Task details. Pictures stay out; everything else in the records below gets copied exactly.

Available data.
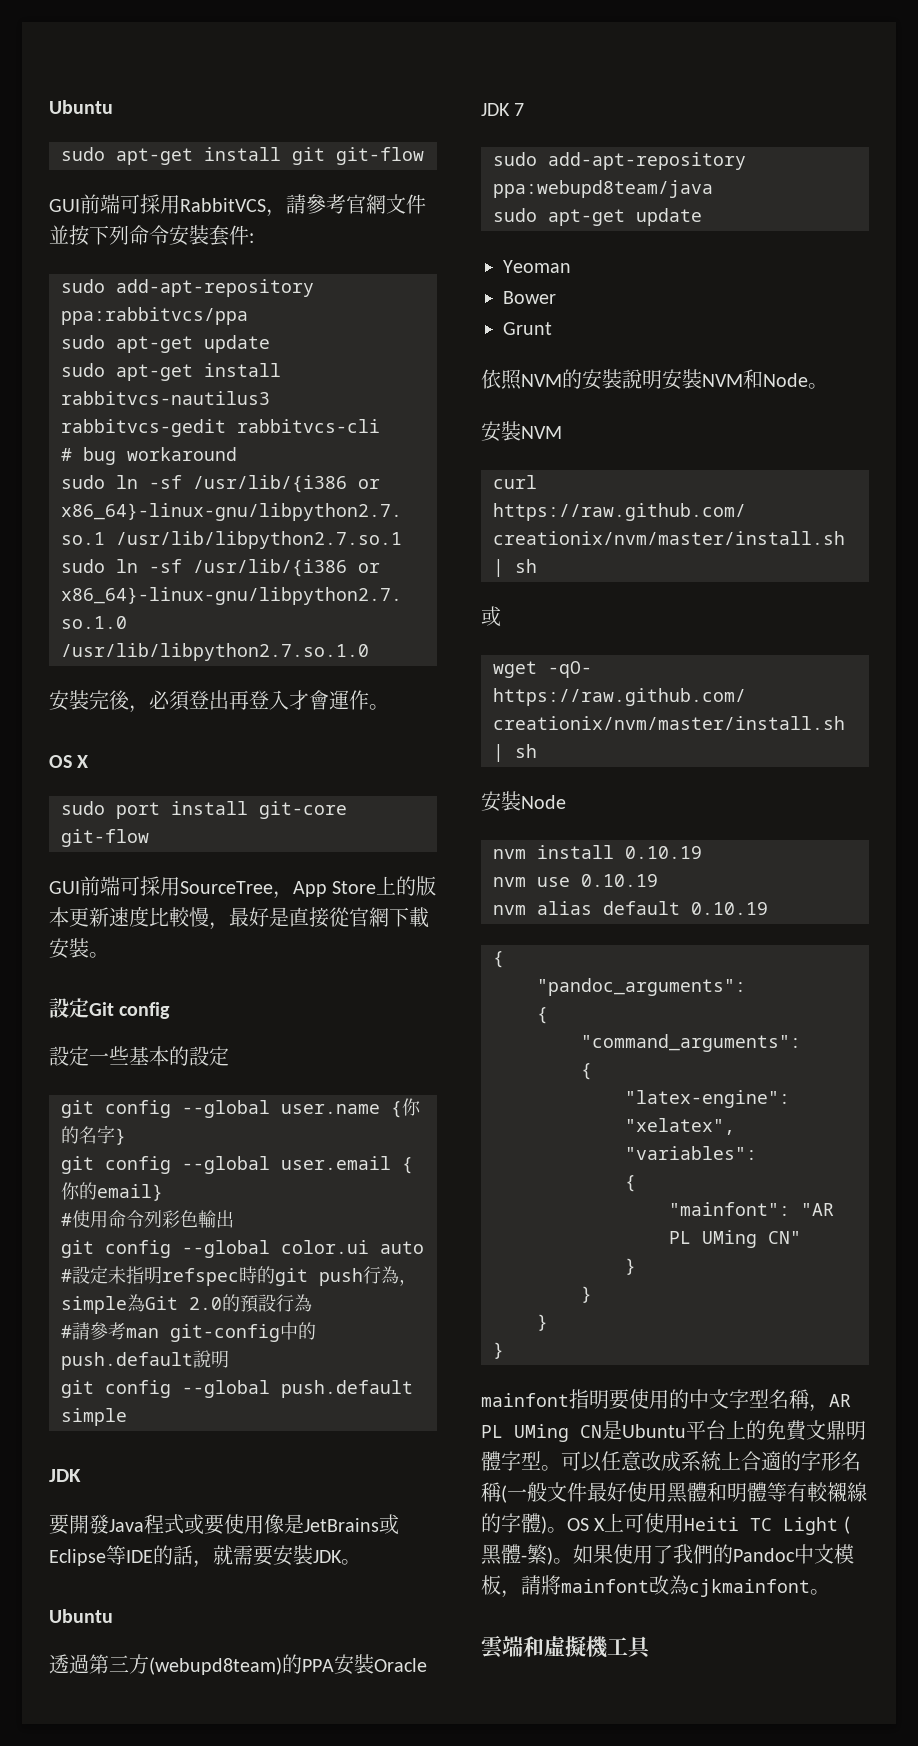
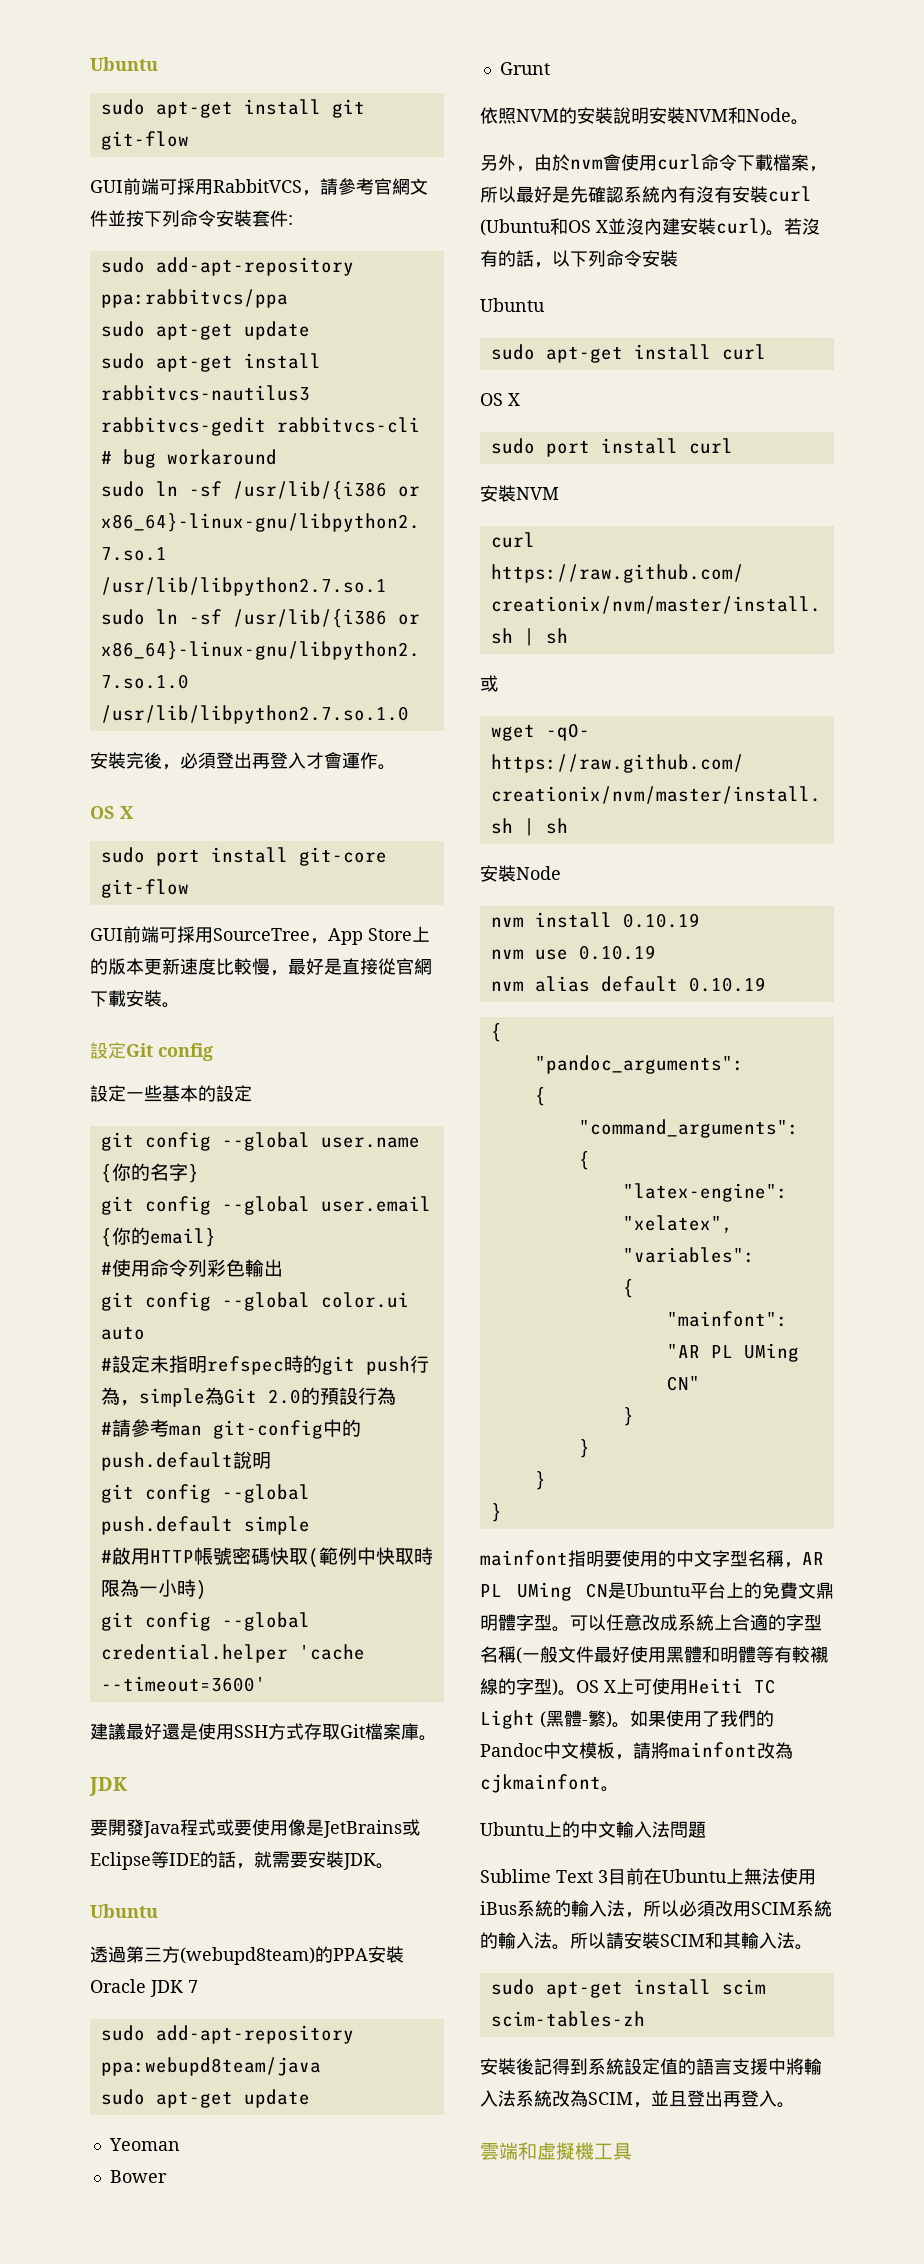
(127, 1417) none -> [100,1547,433,1568] [100,1579,207,1600] [100,1612,310,1631] [100,1644,365,1663] [100,1676,266,1692] [90,1723,437,1741] // #啟用HTTP帳號密碼快取(範例中快取時限為一小時) // git config --global credential.helper 'cache --timeout=3600' // 建議最好還是使用SSH方式存取Git檔案庫。
(828, 386) none -> [480,154,827,172] [480,186,812,203] [480,218,820,236] [480,250,678,268] [480,298,545,312] [490,344,766,363] [480,393,520,406] [490,438,733,457] // 另外，由於nvm會使用curl命令下載檔案，所以最好是先確認系統內有沒有安裝curl (Ubuntu和OS X並沒內建安裝curl)。若沒有的話，以下列命令安裝 // Ubuntu // sudo apt-get install curl // OS X // sudo port install curl
[821,1451,841,1471] 形 -> [804,1614,822,1631] 型
[521,1513,541,1533] 體 -> [534,1678,552,1695] 型
(830, 1592) none -> [480,1821,706,1838] [480,1868,816,1885] [480,1900,832,1918] [480,1932,813,1950] [490,1979,766,1998] [490,2011,645,2027] [480,2058,822,2075] [480,2090,795,2108] // Ubuntu上的中文輸入法問題 // Sublime Text 3目前在Ubuntu上無法使用iBus系統的輸入法，所以必須改用SCIM系統的輸入法。所以請安裝SCIM和其輸入法。 // sudo apt-get install scim scim-tables-zh // 安裝後記得到系統設定值的語言支援中將輸入法系統改為SCIM，並且登出再登入。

Written reply.
(127, 1417) none -> [100,1547,433,1568] [100,1579,207,1600] [100,1612,310,1631] [100,1644,365,1663] [100,1676,266,1692] [90,1723,437,1741] // #啟用HTTP帳號密碼快取(範例中快取時限為一小時) // git config --global credential.helper 'cache --timeout=3600' // 建議最好還是使用SSH方式存取Git檔案庫。
(828, 386) none -> [480,154,827,172] [480,186,812,203] [480,218,820,236] [480,250,678,268] [480,298,545,312] [490,344,766,363] [480,393,520,406] [490,438,733,457] // 另外，由於nvm會使用curl命令下載檔案，所以最好是先確認系統內有沒有安裝curl (Ubuntu和OS X並沒內建安裝curl)。若沒有的話，以下列命令安裝 // Ubuntu // sudo apt-get install curl // OS X // sudo port install curl
[821,1451,841,1471] 形 -> [804,1614,822,1631] 型
[521,1513,541,1533] 體 -> [534,1678,552,1695] 型
(830, 1592) none -> [480,1821,706,1838] [480,1868,816,1885] [480,1900,832,1918] [480,1932,813,1950] [490,1979,766,1998] [490,2011,645,2027] [480,2058,822,2075] [480,2090,795,2108] // Ubuntu上的中文輸入法問題 // Sublime Text 3目前在Ubuntu上無法使用iBus系統的輸入法，所以必須改用SCIM系統的輸入法。所以請安裝SCIM和其輸入法。 // sudo apt-get install scim scim-tables-zh // 安裝後記得到系統設定值的語言支援中將輸入法系統改為SCIM，並且登出再登入。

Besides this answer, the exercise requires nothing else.